The message that you can’t trust the government works for me though. After they leave him, you just are ready for him to gear up and take everyone everywhere out. Once he gets done with those stinking commies, he gives the US a the middle finger by shooting up their… computers.

I don’t want to sound like I hate it. As a brainless action movie, it’s a good one. As a follow up to one of the top movies ever? Not so much.

Rambo (Cartoon Series 1986)

Yeah. This was a thing. The 80’s rocked.

Yeah, this happened. This mentally damaged Vietnam vet became a fighter for freedom and hero to kids. If you followed up the first movie with this cartoon, you’d probably be pretty damn confused. It was typical 80’s action dreck. He had lots of one-liners, no issues with fighting and nothing about the trauma that nearly destroyed his life. I mean even movies made him at least a little sad looking, he seemed to be enjoying the shit out blowing things up.
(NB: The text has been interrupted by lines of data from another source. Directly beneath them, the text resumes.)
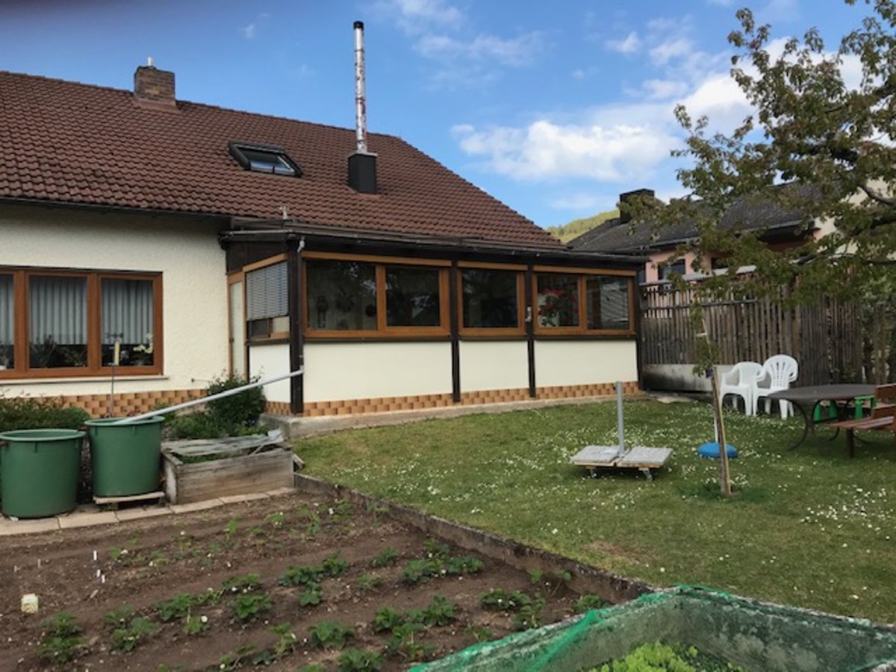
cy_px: 336
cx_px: 448
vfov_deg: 49.7
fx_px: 725
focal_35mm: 28
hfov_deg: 63.4
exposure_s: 1/1212
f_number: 1.8
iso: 20
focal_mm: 3.99
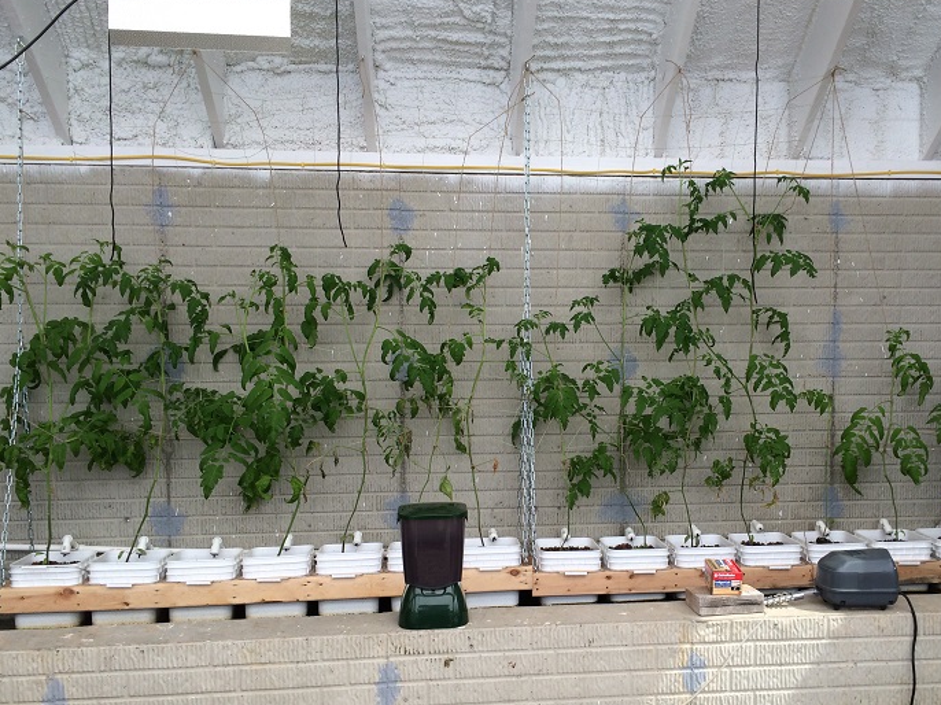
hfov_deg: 52.5
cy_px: 394
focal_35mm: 35
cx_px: 538
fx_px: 951
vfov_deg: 40.6
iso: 32
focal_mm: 4.12
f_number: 2.2
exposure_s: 1/604
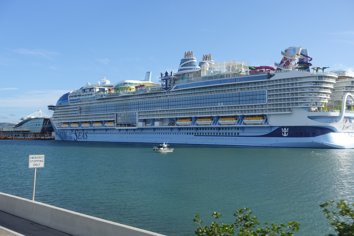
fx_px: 423
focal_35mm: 43
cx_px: 177
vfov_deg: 31.2
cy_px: 118
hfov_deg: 45.4
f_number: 5.6
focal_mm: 15.94
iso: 125
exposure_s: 1/500
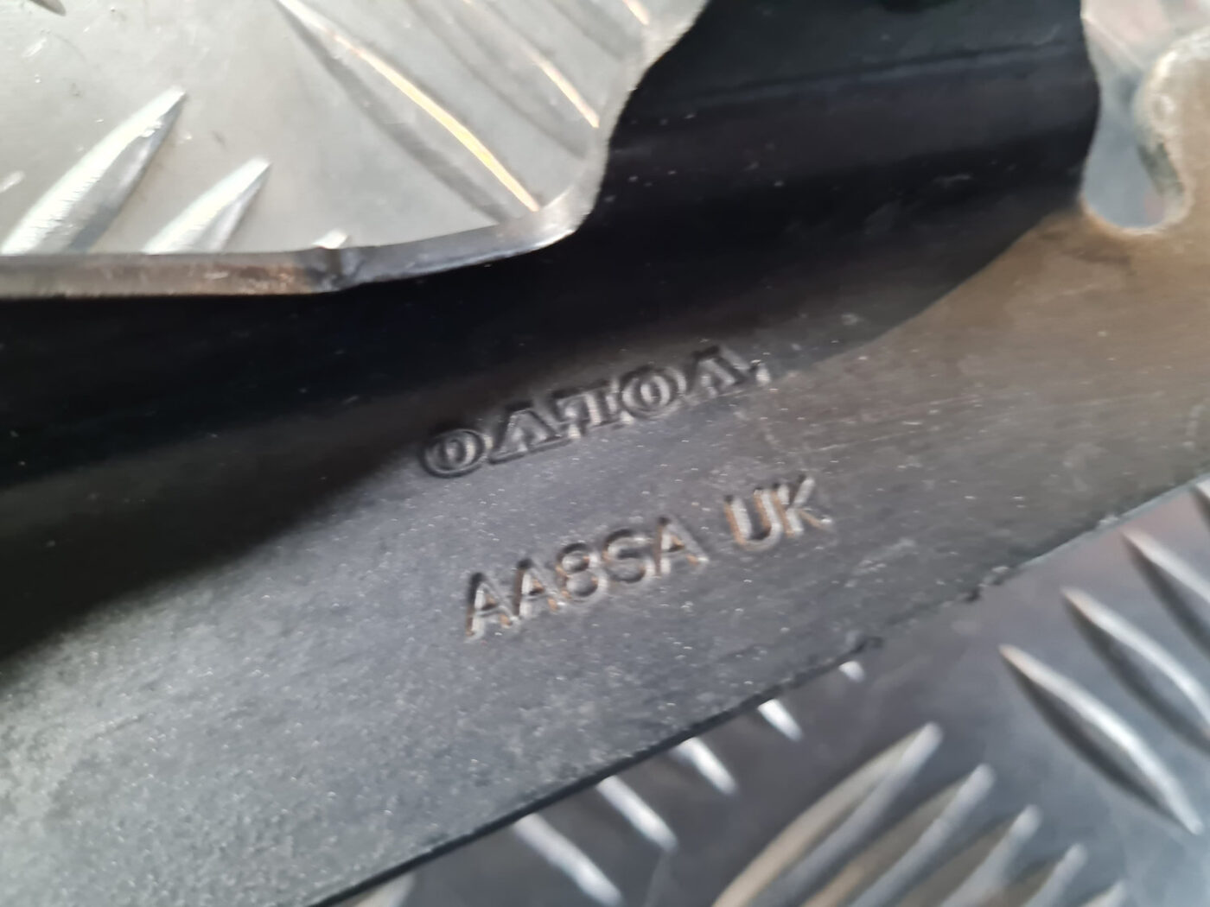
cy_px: 454
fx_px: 909
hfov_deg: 67.3
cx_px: 605
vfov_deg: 53.1
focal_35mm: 26
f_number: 1.8
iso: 640
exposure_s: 1/33
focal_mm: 5.4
Maybe because no one ever died. Who knows. Here’s a taste, maybe you can explain it. Cocaine is a perfectly acceptable answer.

Seriously. Robocop got himself a cartoon too. R-Rated splatter fests became kid heroes. Generation X was the best.

Rambo III (1988)

I actually enjoy this one but I can’t defend it. Except that people think it’s where Rambo helps the Taliban. That’s not entirely accurate. Besides, James Bond was doing the same thing that year in The Living Daylights¬†and no one keeps giving HIM shit. Let’s lay off that stuff, world politics are murky and hindsight is always 20/20.

That doesn’t excuse this dumbed down action schlock that really isn’t that good in the action department. Rambo can’t get hurt and heals wounds by exploding them. Really, this happened:

Well you gotta hand it to the F/X team on that one. It looks amazing. Later he gets shot in the leg with little ill-effect and then runs a tank head-on into a Russian helicopter gunship. Everything explodes.

Rambo has very little character growth in either of the sequels. He does some stick fighting in this one and you can see he’s fighting the urge to just kill the guy he defeats but that struggle never comes up again.

Trautman gets captured so he goes in to rescue him. Fails on first attempt, kills more people, succeeds, big battle, the end. It’s barely 90 minutes long and feels longer.

Still a guy gets hung and then immediately explodes so at least there’s that.

Rambo (2008)

This one is a bit of head scratcher for me. It’s really not that much more than a dumbed down action movie but it tries to be. It highlights some actual real-world events going on in the former Burma and shows Rambo to be a detached and lonely man, no longer trying to get back into the world but just content to eek out a miserable living in Thailand catching snakes, pretty much dead to the world.

A group of peaceniks from a church group come to try to help some of the natives in the war torn country and need Rambo to ferry them up from Thailand. He dismisses them as naive (which they were) but is swayed by the sincerity of Julie Benz’s pleas that how meaningful it is to help without weapons.

Of course things go bad and Rambo decides to go in to rescue them. This time he isn’t a one man super army, he joins a group of mercs sent in after the group. He of course saves the day and some of the group, the ones who had a cast credit.

The movie does not shy away from the horrors of war and there is some disturbing moments. In the end though, Rambo does a ridiculous amount of shooting and exploding things which makes it difficult to take the tone seriously that Stallone seemed to be shooting for. It’s not campy and is mostly successful but does have issues.

Also this is the time that CGI blood splatters were a new thing but at its most terrible:


Rambo at least has a bit of an arc and finally seems to have an upbeat ending, with him coming home for the first time in 30 years.

So that gets us to the finale, Rambo: Last Blood. Overall this is a very mixed bag. All are entertaining in their own way but the bar was set so high in the first movie, the rest feel like mediocrity at best. It’s a real shame that nothing really great was made out of this character but it’s also a testament to how good First Blood was that this is still a somewhat relevant franchise 37 years later.